The other countries reviewed are Barbados, Guyana, Jamaica, St Lucia, Suriname and Trinidad & Tobago.

The islands, referred to as the “Caribbean-7”, were selected for their diversity, in order to represent a variety in population size, geography, level of development and “character of the problem of insecurity”.

The statistics revealed that Antigua & Barbuda’s homicide rate was on the rise, fluctuating between 1990-2000.

The country was also determined to have the most dramatic increase in robberies, peaking in 2007.

The survey found that 22.4 per cent of Antiguans & Barbudans feared their homes would be broken into at night and 20.9 per cent feared being robbed at gunpoint.

In order to counteract these fears, 26.8 per cent kept a weapon in the home and 12.5 per cent travelled with a weapon at night.

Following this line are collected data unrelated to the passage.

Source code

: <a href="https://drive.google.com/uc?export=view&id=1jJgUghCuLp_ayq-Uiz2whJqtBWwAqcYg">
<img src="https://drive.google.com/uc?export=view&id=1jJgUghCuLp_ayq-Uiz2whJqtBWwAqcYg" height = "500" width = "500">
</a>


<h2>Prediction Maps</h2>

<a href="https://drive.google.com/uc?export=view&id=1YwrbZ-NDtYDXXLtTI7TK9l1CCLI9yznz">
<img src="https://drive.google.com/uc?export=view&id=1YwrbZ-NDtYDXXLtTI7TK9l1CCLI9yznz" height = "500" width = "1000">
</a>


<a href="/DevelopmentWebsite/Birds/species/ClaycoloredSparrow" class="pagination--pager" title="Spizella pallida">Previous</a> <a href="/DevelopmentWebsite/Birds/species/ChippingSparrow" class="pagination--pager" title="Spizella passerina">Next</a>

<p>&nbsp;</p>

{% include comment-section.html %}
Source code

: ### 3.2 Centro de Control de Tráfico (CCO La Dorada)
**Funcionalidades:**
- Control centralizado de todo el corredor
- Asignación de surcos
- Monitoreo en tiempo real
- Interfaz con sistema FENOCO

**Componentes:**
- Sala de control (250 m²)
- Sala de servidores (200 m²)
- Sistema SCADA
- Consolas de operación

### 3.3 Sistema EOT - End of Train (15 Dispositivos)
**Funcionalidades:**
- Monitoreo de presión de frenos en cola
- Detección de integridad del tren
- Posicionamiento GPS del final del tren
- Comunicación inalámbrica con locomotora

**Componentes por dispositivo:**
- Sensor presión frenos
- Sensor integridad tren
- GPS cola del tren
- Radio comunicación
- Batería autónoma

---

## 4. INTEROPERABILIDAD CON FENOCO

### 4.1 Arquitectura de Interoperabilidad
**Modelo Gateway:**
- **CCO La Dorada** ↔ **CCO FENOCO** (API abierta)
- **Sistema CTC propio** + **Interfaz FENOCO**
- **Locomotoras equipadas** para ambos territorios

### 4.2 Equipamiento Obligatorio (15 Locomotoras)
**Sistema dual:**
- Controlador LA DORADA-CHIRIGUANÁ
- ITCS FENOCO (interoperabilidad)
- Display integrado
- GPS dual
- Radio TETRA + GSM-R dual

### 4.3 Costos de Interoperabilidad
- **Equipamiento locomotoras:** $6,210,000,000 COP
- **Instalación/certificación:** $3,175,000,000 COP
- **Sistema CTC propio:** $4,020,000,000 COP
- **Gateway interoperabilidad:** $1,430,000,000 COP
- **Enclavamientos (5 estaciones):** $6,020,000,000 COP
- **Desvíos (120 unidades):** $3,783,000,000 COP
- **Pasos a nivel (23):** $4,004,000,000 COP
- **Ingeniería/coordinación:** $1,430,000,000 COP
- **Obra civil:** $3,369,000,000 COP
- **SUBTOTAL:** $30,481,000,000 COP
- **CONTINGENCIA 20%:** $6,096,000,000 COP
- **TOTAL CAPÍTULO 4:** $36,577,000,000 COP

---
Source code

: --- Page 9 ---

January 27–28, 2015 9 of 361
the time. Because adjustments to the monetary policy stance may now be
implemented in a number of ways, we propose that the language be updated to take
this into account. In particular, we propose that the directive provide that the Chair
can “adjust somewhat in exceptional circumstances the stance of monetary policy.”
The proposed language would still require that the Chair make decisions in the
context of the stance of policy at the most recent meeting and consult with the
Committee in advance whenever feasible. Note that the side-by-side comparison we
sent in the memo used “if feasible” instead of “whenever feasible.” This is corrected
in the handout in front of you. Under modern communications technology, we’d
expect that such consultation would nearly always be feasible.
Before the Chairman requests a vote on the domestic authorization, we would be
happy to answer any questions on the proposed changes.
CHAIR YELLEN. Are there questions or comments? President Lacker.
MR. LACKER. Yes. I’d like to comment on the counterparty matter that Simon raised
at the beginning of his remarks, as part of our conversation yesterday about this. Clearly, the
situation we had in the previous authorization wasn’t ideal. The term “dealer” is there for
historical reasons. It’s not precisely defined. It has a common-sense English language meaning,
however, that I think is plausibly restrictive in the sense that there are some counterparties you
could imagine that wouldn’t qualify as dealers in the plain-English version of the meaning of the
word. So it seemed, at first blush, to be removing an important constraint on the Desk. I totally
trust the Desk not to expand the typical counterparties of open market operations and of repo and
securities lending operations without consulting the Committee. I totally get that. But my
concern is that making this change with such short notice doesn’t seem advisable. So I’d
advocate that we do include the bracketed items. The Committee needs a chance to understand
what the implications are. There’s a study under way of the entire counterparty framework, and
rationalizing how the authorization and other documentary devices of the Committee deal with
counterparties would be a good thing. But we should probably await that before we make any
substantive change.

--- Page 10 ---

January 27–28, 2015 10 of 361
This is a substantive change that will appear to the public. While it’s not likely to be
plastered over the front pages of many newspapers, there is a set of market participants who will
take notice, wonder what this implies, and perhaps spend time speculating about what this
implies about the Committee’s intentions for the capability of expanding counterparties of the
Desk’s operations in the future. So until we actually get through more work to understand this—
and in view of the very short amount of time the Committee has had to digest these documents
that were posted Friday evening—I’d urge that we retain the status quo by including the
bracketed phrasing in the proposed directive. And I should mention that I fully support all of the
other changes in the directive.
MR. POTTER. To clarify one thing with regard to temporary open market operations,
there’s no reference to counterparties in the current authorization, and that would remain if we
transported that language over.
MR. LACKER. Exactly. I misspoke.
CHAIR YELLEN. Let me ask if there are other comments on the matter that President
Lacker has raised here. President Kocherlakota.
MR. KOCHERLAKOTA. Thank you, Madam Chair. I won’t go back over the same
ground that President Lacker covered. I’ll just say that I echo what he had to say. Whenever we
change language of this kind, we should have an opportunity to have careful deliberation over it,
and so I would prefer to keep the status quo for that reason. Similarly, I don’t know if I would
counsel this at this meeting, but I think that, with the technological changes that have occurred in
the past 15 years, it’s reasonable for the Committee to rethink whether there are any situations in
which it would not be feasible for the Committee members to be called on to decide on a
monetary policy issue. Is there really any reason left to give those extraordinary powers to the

The paradox is that Antigua & Barbuda had relatively low incidence of violent crime, however had high rates of property crime; while many of the other countries had high rates of violent crime, but had low rates of property crime.

Researchers cited that property crimes are often associated with “inequalities, especially relative poverty.”

However, the United Nations Development Programme (UNDP) notes that in the case of small countries such as Antigua & Barbuda, minor increases in occurrences of violence can have a dramatic effect on the per capita rates.